# QFT and its non-rigorous assumptions

I have been trying to figure out all the non-rigorous assumptions of QFT (as performed in an operator theory) that allow it to function as it currently is. So far, the three big candidates I found are these :

1. The product of distributions is allowed in some sense (this runs afoul of Schwartz's impossibility theorem, although it is possible to define it rigorously but it is rarely done in QFT)
2. The interacting field operator is related to the free field operator by some unitary transformation (Wrong in most cases, as shown by Haag's theorem and other such things)
3. The vacuum of the interacting theory is related to the vacuum of the free theory. In particular, we have that $\langle 0 \vert \Omega \rangle \neq 0$. According to Haag (p. 71), this is also wrong. The usual formula for relating the vacuas fail to converge.

Are those the only common wrong assumptions? I'm also thinking that derivatives of the field operators may be ill defined as derivatives on operators are usually well defined for bounded operators, but I'm not quite sure.

• This feels like a big-list question where each person can provide one item. – AHusain May 4 '17 at 19:16
• I sense negative energy. How would the detractors of QFT explain away the 1965, 1999, 2004, 2013, and, arguably, partially, 1963, 1979, 1982 Nobel prizes? – Cosmas Zachos May 4 '17 at 19:24
• Obligatory reminder that comments are for improving and clarifying the question, not to give partial answers or expressing how much you like/hate this question. If you want to discuss this question more freely, please take it to chat. – ACuriousMind May 4 '17 at 19:28
• I am asking what the assumptions of QFT are, beyond the well known ones. All things related to Hilbert spaces, Poincaré invariance, gauge theory, commutation relations, etc, are well known, but there are a few hidden assumptions that many textbooks do not point out explicitely, since they are not 100% rigorous. How many such assumptions form the basis of most QFT (for instance, the QFT of the standard model)? – Slereah May 4 '17 at 22:35
• I don't think "lies" would be an appropriate term in this context. I have essentially 0 knowledge of QFT; but I highly doubt that the theory is based off of lies. Assumptions, sure, invalid assumptions, perhaps, but lies; I don't think that is the proper term for it. As far as I'm aware the intent of the theory is not to provide incorrect information. – JMac May 5 '17 at 13:41

## 1 Answer

I'm not sure there is a definite answer, since nobody seems to agree as to what QFT really is (at least so says Nate Seiberg in his 2015 Breakthrough Prize talk), but the problems you mention are well known and accounted for.

Quantum Mechanics gets loads of issues with infinite degrees of freedom. So in reality what we actually do is to regularize the theory, both infrared (e.g. putting in finite volume) and ultraviolet (e.g. putting in a lattice).

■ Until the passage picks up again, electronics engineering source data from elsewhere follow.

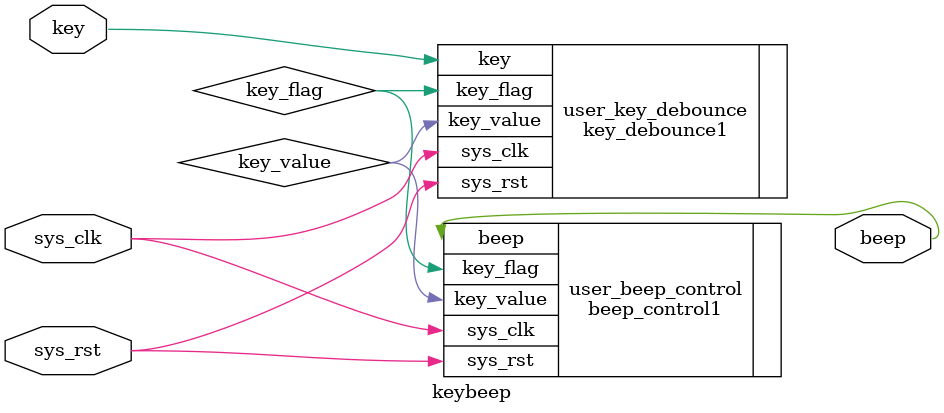
<source format=v>
/*************************************
功能：1个带消抖功能的按键控制LED灯
作者：谭刚林
版本：V01
时间：2020.9.24
**************************************/
module keybeep(
	input		sys_clk,
	input		sys_rst,
	input		key,
	
	output	beep
	);
	
	wire key_flag;
	wire key_value;
	
	key_debounce1 user_key_debounce(
		.sys_clk		(sys_clk),
		.sys_rst 	(sys_rst),
		.key			(key),
		.key_flag	(key_flag),
		.key_value	(key_value)
	);
	
	beep_control1 user_beep_control(
		.sys_clk		(sys_clk),
		.sys_rst 	(sys_rst),
		.key_flag	(key_flag),
		.key_value	(key_value),
		.beep			(beep)
		);
endmodule







































































/*
module keybeep(
	input		sys_clk,
	input		sys_rst,
	input		key,
	output	beep
	);
	
	wire	key_value;
	wire	key_flag;
	
	key_debounce u_key_debounce(
		.sys_clk		(sys_clk),
		.sys_rst		(sys_rst),
		.key			(key),
		.key_flag	(key_flag),
		.key_value	(key_value)
	);

	beep_control u_beep_control(
		.sys_clk		(sys_clk),
		.sys_rst		(sys_rst),
		.key_flag	(key_flag),
		.key_value	(key_value),
		.beep			(beep)
	);
	
endmodule
*/
</source>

When properly regularized QFT has finite degrees of freedom, and therefore all Haag's objections go away. You have a perfectly defined interaction picture and a mapping between free and interacting ground states, so everything goes smoothly.

This has the drawback of breaking Lorentz Symmetry, but the hope is that once we renormalize, by taking appropriate limits, we are left with sensible answers and recover Poincaré invariance.

Since the couplings in QFT are very singular and ill-defined we should have done the regularization in the first place just to know what the hamiltonian is, so this is a key part of QFT.

The problem with Haag's approach, and other axiomatic ones, is that they work directly with already renormalized fields, and therefore run on multiple problems. This is why more recent textbooks, starting with Weinberg (I think), emphasize that regularization and the renormalization group are key concepts one cannot do QFT without, even in the absence of interactions.